Overall, our findings deepen the understanding of laurel hydrosol properties and the influence of geographical origin on its phytochemical composition, with particular emphasis on its antioxidant capacity, potential antimicrobial activity, and the safety of its topical application.
5. Conclusions
This study offers a comprehensive phytochemical and biological characterisation of Laurus nobilis hydrosols (LnHYs) produced by microwave-assisted extraction (MAE), an environmentally sustainable and efficient green technology. Detailed phytochemical analysis confirmed the consistent presence of volatile compounds and polyphenols across samples, with minor regional variation.
Biological testing demonstrated notable antioxidant capacity, weak antimicrobial activity, and neutral proliferative effects in a wound-healing model. These attributes, combined with the absence of cytotoxicity, show the potential of LnHYs for topical applications.

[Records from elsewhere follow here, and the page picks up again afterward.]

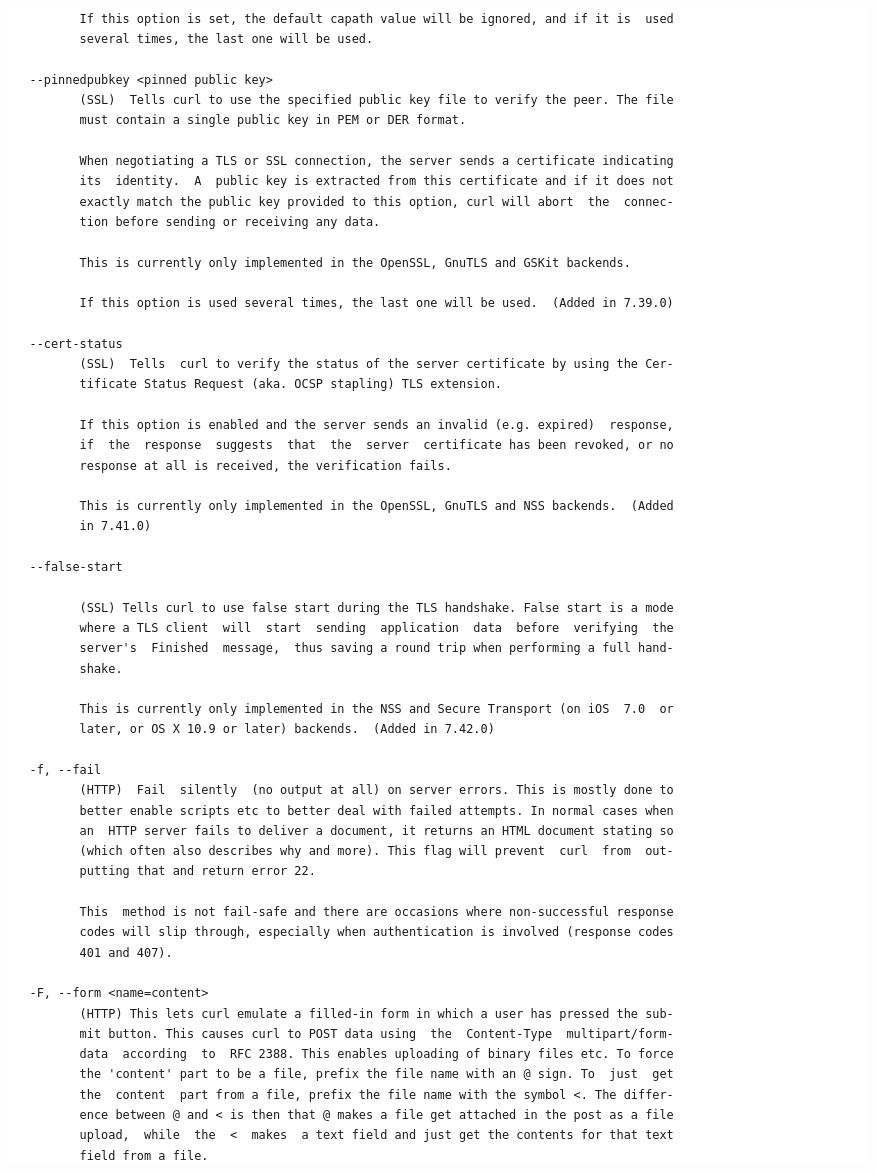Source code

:               If this option is set, the default capath value will be ignored, and if it is  used
              several times, the last one will be used.

       --pinnedpubkey <pinned public key>
              (SSL)  Tells curl to use the specified public key file to verify the peer. The file
              must contain a single public key in PEM or DER format.

              When negotiating a TLS or SSL connection, the server sends a certificate indicating
              its  identity.  A  public key is extracted from this certificate and if it does not
              exactly match the public key provided to this option, curl will abort  the  connec-
              tion before sending or receiving any data.

              This is currently only implemented in the OpenSSL, GnuTLS and GSKit backends.

              If this option is used several times, the last one will be used.  (Added in 7.39.0)

       --cert-status
              (SSL)  Tells  curl to verify the status of the server certificate by using the Cer-
              tificate Status Request (aka. OCSP stapling) TLS extension.

              If this option is enabled and the server sends an invalid (e.g. expired)  response,
              if  the  response  suggests  that  the  server  certificate has been revoked, or no
              response at all is received, the verification fails.

              This is currently only implemented in the OpenSSL, GnuTLS and NSS backends.  (Added
              in 7.41.0)

       --false-start

              (SSL) Tells curl to use false start during the TLS handshake. False start is a mode
              where a TLS client  will  start  sending  application  data  before  verifying  the
              server's  Finished  message,  thus saving a round trip when performing a full hand-
              shake.

              This is currently only implemented in the NSS and Secure Transport (on iOS  7.0  or
              later, or OS X 10.9 or later) backends.  (Added in 7.42.0)

       -f, --fail
              (HTTP)  Fail  silently  (no output at all) on server errors. This is mostly done to
              better enable scripts etc to better deal with failed attempts. In normal cases when
              an  HTTP server fails to deliver a document, it returns an HTML document stating so
              (which often also describes why and more). This flag will prevent  curl  from  out-
              putting that and return error 22.

              This  method is not fail-safe and there are occasions where non-successful response
              codes will slip through, especially when authentication is involved (response codes
              401 and 407).

       -F, --form <name=content>
              (HTTP) This lets curl emulate a filled-in form in which a user has pressed the sub-
              mit button. This causes curl to POST data using  the  Content-Type  multipart/form-
              data  according  to  RFC 2388. This enables uploading of binary files etc. To force
              the 'content' part to be a file, prefix the file name with an @ sign. To  just  get
              the  content  part from a file, prefix the file name with the symbol <. The differ-
              ence between @ and < is then that @ makes a file get attached in the post as a file
              upload,  while  the  <  makes  a text field and just get the contents for that text
              field from a file.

While these findings highlight the promise of LnHYs as biocompatible ingredients obtained through sustainable means, their dermatological potential remains to be additionally evaluated.
Future research should focus on long-term stability, formulation compatibility, and in vivo efficacy to fully validate their practical applications. This work thus lays a valuable foundation for the continued exploration and innovation of botanical hydrosols in modern dermopharmaceutical science.